Corporate governance policy
Corporate governance policy

The success of SPRC depends upon its efficient, transparent, and auditable management systems that create trust and confidence amongst its shareholders and stakeholders.

SPRC, through its directors, executives, and employees, commits to the principles of good corporate governance in compliance with the relevant rules, regulations and guidelines of the Stock Exchange of Thailand and the Office of the Securities and Exchange Commission, and aims to attain the highest international standards and best practices in the adoption and implementation of sound principles of good corporate governance.

The Board of Directors has established the Corporate Governance Policy by categorized into 5 categories.

  • (1) The rights of shareholders
    SPRC recognizes and values basic rights of shareholders on;

      right to sell, buy, or transfer shares,
      right to share in the business' profit,
      right to receive sufficient information about the business in a timely manner and on a regular basis,
      right to attend shareholders meetings to exercise the rights to vote in the appointment or removal of directors and appointment of auditors,
      right to attend shareholders meetings to exercise the right to vote in any matters affecting the Company such as allocation of dividends, specification or amendment of Articles of Association and Memorandum of Association, decrease or increase of capital, or approval of extraordinary transactions.

    SPRC values the importance of the shareholders meeting where SPRC’s shareholders can exercise their rights as shareholders. For this reason, SPRC will provide notifications and hold shareholders meetings such that all shareholders may attend the meetings, gain access to adequate and timely information, pose questions or seek explanations, and exercise voting rights in an equitable and transparent manner.

    SPRC’s Directors and Management are required to attend the shareholders meetings to answer questions and listen to comments and suggestions of shareholders for appropriate consideration and further process.

    SPRC shall allocate sufficient time for the meeting and the shareholders shall be notified of the meeting’s rules and voting processes.. The minutes of the meeting shall be publicly available on website in timely manner but no later than fourteen days from the date of the meeting.

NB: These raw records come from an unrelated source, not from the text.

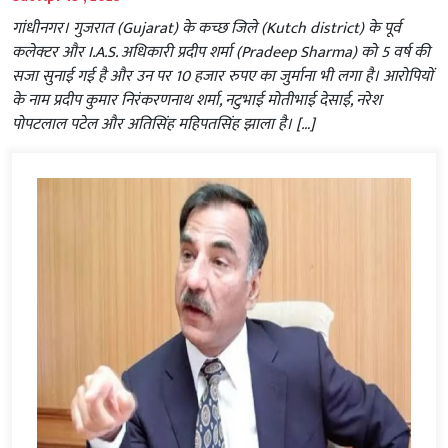
गांधीनगर। गुजरात (Gujarat) के कच्छ जिले (Kutch district) के पूर्व
कलेक्टर और I.A.S. अधिकारी प्रदीप शर्मा (Pradeep Sharma) को 5 वर्ष की
सजा सुनाई गई है और उन पर 10 हजार रुपए का जुर्माना भी लगा है। आरोपियों
के नाम प्रदीप कुमार निरंकरणनाथ शर्मा, नटुभाई मोतीभाई देसाई, नरेश
पोपटलाल पटेल और अतिसिंह महिपतसिंह झाला है। […]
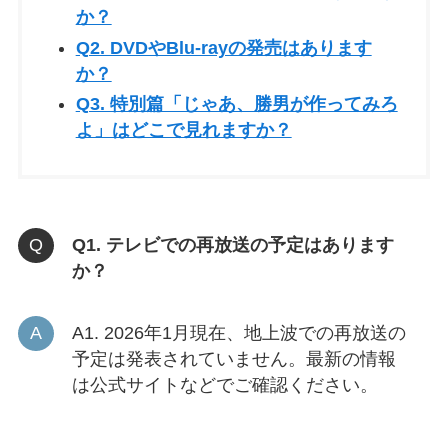
か？
Q2. DVDやBlu-rayの発売はあります
か？
Q3. 特別篇「じゃあ、勝男が作ってみろ
よ」はどこで見れますか？
Q1. テレビでの再放送の予定はあります
か？
A1. 2026年1月現在、地上波での再放送の
予定は発表されていません。最新の情報
は公式サイトなどでご確認ください。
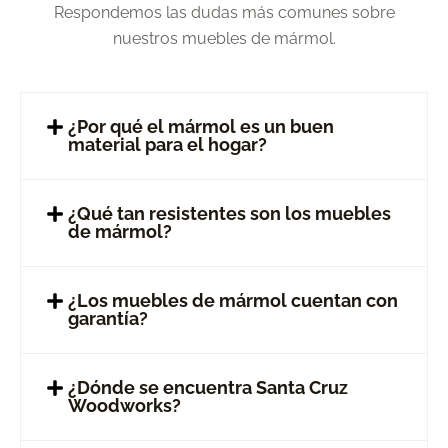
Respondemos las dudas más comunes sobre
nuestros muebles de mármol.
¿Por qué el mármol es un buen
material para el hogar?
¿Qué tan resistentes son los muebles
de mármol?
¿Los muebles de mármol cuentan con
garantía?
¿Dónde se encuentra Santa Cruz
Woodworks?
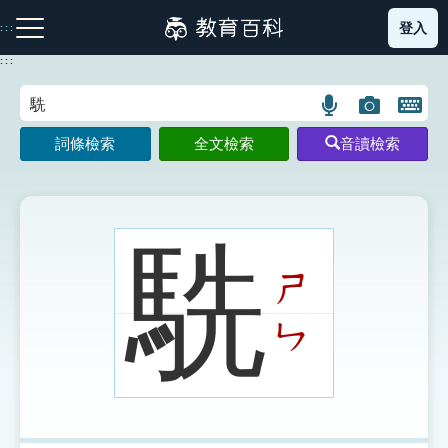
跳
登入
:::
到
主
:::
要
內
語
圖
開
容
注音索引圖示
筆畫索引圖示
部首索引表圖示
言
片
啟
詞條檢索
全文檢索
音讀檢索
搜
搜
鍵
尋
尋
盤
圖
圖
圖
示
示
示
駪
ㄕ
網站導覽
ㄣ
生字詞彙表
成語故事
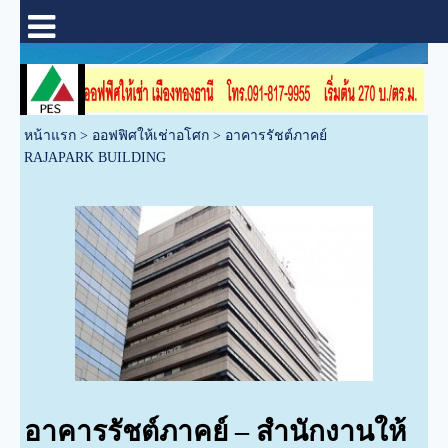
หน้าแรก
>
ออฟฟิศให้เช่าอโศก
>
อาคารรัชต์ภาคย์
RAJAPARK BUILDING
อาคารรัชต์ภาคย์ – สำนักงานให้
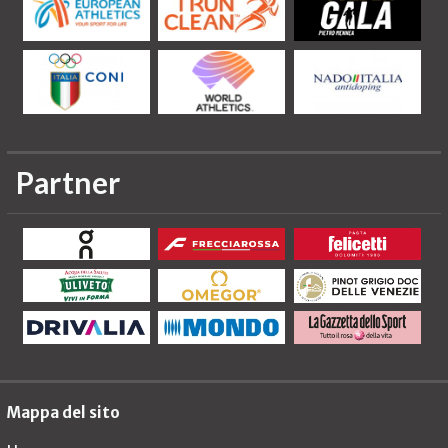
Partner
Mappa del sito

  • (2) Equitable treatment of shareholders
    It is SPRC’s policy to equitably and fairly treat and protect the rights of all shareholders, whether an executive or non-executive, Thai or non-Thai, major or minor shareholder. The shareholders have the rights to nominate candidates for directors and to authorize independent directors or other persons as proxies who may attend the meeting and vote on behalf of the shareholders in accordance with the rules to be specified by the board of directors and notified to the shareholders in advance.

    SPRC’s directors, executives and employees as well as spouses and minor children of such persons are prohibited from the improper use of inside information. SPRC’s directors and executives shall regularly report the holding of SPRC’s securities by them, their spouses, and their minor children, as well as the change in such holdings to SPRC and the SEC.

    SPRC’s directors, executives and employees as well as spouses and minor children of such persons are prohibited from seeking personal benefits from engaging in business with SPRC. If such a transaction is unavoidable, it shall be carried out with transparency, strictly on a commercial arm’s length basis and always taking into consideration, on balance, the best interest of SPRC. SPRC’s directors, executives and employees having an interest in such transactions must not take part in its approval process.

  • (3) Roles of stakeholders
    SPRC values the rights of stakeholders and promotes cooperation between SPRC and the stakeholders as well as other concerned parties including shareholders, employees, customers, trade partners, government agencies, communities, and society in order to create sustainability of our business.

    SPRC’s directors, executives and employees are required to comply with SPRC’s Business Conduct Policy which has been established to ensure SPRC exhibits fairness, honesty, and integrity in all our dealings with stakeholders.

  • (4) Disclosure and transparency
    SPRC is committed to disclosing accurate, complete, and transparent information, both in terms of financial reports and general information, in accordance with the rules of the SEC and the SET, as well as essential information that may impact the price of SPRC’s shares or which may affect the decision-making process of investors and stakeholders of SPRC so that all relevant parties have equal access to such information. All information disclosed to investors shall be accurate, adequate for decision-making by the investors, and should not cause any misunderstanding.

    Apart from disclosure of information in accordance with the rules specified and through the channels of the SET, SPRC has established a website to disseminate up-to-date information to shareholders and stakeholders in both Thai and English.

    The Board of Directors is required to present its responsibilities concerning SPRC's financial statements in SPRC's annual report by specifying that the financial statements are prepared in accordance with generally accepted accounting standards and the accounting policies are appropriately applied.

  • (5) Responsibilities of the board of directors
    The Board of Directors is accountable to the shareholders for both business operation and corporate governance to deliver superior business and operational performance and long term growth in shareholder value.

    The Board of Directors have a number of important responsibilities and accountabilities to shareholders under the Public Limited Companies Act, the Securities and Exchange Act, the SET and SEC listing rules and guidelines, SPRC’s Article of Association, the resolutions of shareholders’ meeting, as well as the Board of Directors Charter, and shall execute these responsibilities and accountabilities with due care and integrity.